TEXTAUSZUG =
* * * *

Ein Pferd mit einem soliden Charakter macht in der Bedienung viel wett. Ein wirklich gutes Pferd ist leistungsbereit bei einem starken Reiter und nutzt die Situation bei einem Kind auch nicht aus.

3. Wie sieht das perfekte Exterieur eines Fahrpferdes aus?

Das Pferd sollte harmonisch gebaut sein, so kann es seine Arbeit besser verrichten. Das Exterieur seines Pferdes sollte dem Besitzer bewusst sein. Die Ansprüche an die Nutzung des Pferdes sollten sich nicht im Widerspruch zum Exterieur des Pferdes befinden. Ein Traber wird z.B. mit hohem Kopf gefahren. Das Fahren mit tief eingestelltem Kopf könnte ihm schwerfallen. Genauso kann es bei manchen Arabern problematisch sein, mit tiefem Kopf zu reiten. Manche Rassen wurden eben zu anderen Zwecken gezüchtet. Wenn ich für mich ein Fahrpferd aussuche, schaue ich als Erstes auf den Hals und die Oberlinie, bei der Winkelung der Hinterhand bin ich dann schon bereit, Kompromisse zu machen. Mir persönlich ist der Charakter sehr wichtig. Ein Pferd mit sehr gutem Exterieur muss nicht zwangsläufig leistungsbereit sein.

4. Wo wünschen Sie sich den Freiberger in 5 Jahren? Mit welchen Maßnahmen kann das erreicht werden?

* * * *

DIE DATEN =

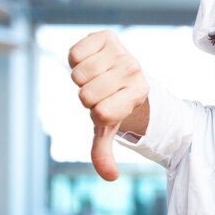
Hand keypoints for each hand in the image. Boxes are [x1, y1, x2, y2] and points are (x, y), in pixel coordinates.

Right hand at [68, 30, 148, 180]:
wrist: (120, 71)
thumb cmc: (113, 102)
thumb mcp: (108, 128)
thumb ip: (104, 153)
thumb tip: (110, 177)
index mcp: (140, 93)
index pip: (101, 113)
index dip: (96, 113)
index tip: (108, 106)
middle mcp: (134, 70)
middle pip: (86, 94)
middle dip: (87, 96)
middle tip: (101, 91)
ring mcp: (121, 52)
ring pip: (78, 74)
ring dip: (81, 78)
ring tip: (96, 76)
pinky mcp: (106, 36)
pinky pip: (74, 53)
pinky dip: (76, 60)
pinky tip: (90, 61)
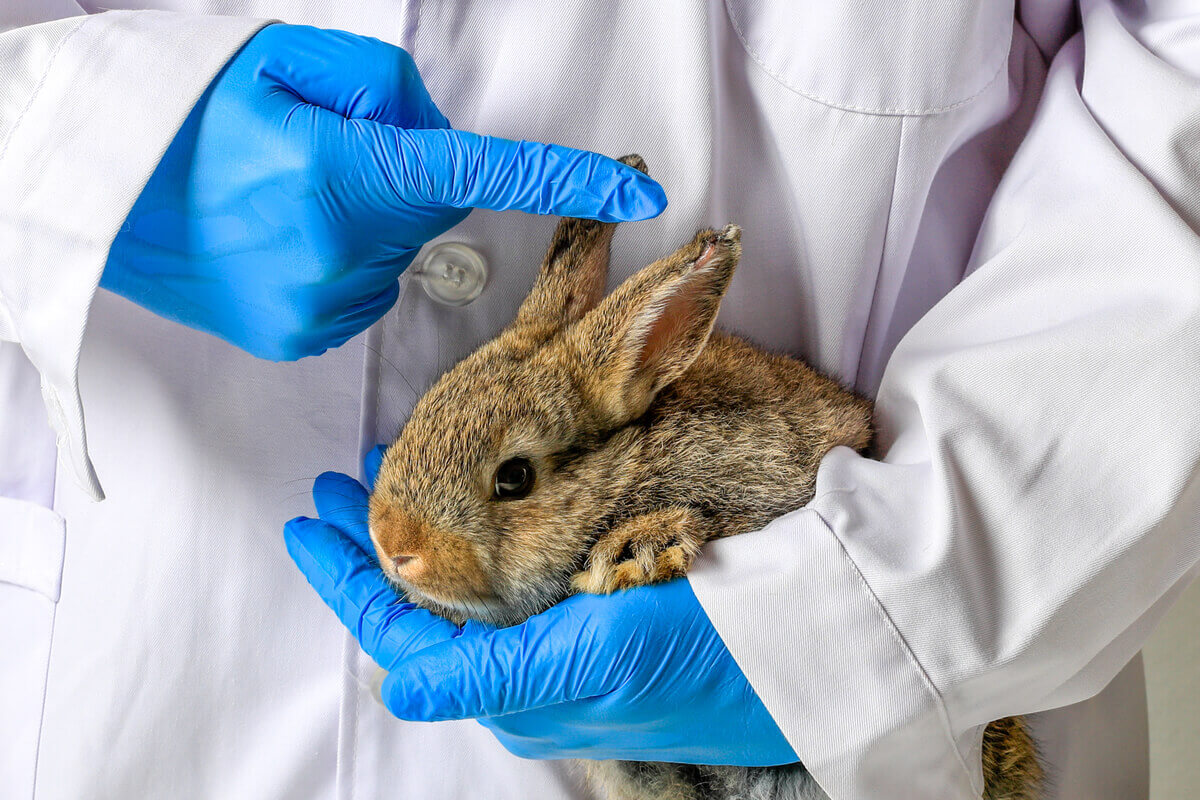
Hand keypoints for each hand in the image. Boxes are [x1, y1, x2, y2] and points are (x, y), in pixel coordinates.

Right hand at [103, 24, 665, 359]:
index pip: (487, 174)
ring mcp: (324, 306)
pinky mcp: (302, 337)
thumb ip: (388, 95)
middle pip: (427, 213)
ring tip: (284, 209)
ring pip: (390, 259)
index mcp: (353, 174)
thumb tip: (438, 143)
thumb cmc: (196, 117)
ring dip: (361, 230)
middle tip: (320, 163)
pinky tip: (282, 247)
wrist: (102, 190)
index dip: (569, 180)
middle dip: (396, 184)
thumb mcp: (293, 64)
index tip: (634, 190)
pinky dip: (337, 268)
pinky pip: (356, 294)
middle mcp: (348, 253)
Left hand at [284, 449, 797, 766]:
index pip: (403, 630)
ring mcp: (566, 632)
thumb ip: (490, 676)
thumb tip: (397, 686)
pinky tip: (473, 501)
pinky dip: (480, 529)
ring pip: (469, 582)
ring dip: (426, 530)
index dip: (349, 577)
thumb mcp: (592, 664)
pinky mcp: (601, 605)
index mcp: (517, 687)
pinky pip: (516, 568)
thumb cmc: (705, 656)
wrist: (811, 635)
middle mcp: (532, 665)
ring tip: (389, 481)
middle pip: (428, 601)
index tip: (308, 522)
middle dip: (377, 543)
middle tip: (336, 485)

* * * *

ARBEITSANWEISUNGEN =
A: Gib im Textauszug alles von „Ein Pferd mit einem“ bis hinunter zu „eines Fahrpferdes aus?“ wieder und ersetze dabei „Kind“ durch „Anfänger“.
B: Beantworte anhand des Textauszugs:
(i) Was nutzt ein wirklich gutes Pferd bei einem Kind nicht aus?
(ii) Mit welcher Kopfhaltung wird ein Traber gefahren?
(iii) Worauf wird bei der Auswahl eines Fahrpferdes als Erstes geschaut?
C: Fasse den Textauszug in zwei Sätzen zusammen.
Stütze dich ausschließlich auf den Textauszug.

ERGEBNISSE DER AUFGABEN =
A:
Ein Pferd mit einem soliden Charakter macht in der Bedienung viel wett. Ein wirklich gutes Pferd ist leistungsbereit bei einem starken Reiter und nutzt die Situation bei einem Anfänger auch nicht aus.

3. Wie sieht das perfekte Exterieur eines Fahrpferdes aus?

B:
(i) Die Situation.
(ii) Mit hohem Kopf.
(iii) Auf den Hals und die Oberlinie.

C: Ein Pferd mit solidem Charakter macht in der Bedienung viel wett, und ein wirklich gutes Pferd ist bei einem starken Reiter leistungsbereit, ohne die Situation bei einem Kind auszunutzen. Ein Fahrpferd sollte harmonisch gebaut sein und seine Nutzung nicht im Widerspruch zum Exterieur stehen, wobei ein sehr gutes Exterieur nicht zwangsläufig Leistungsbereitschaft bedeutet.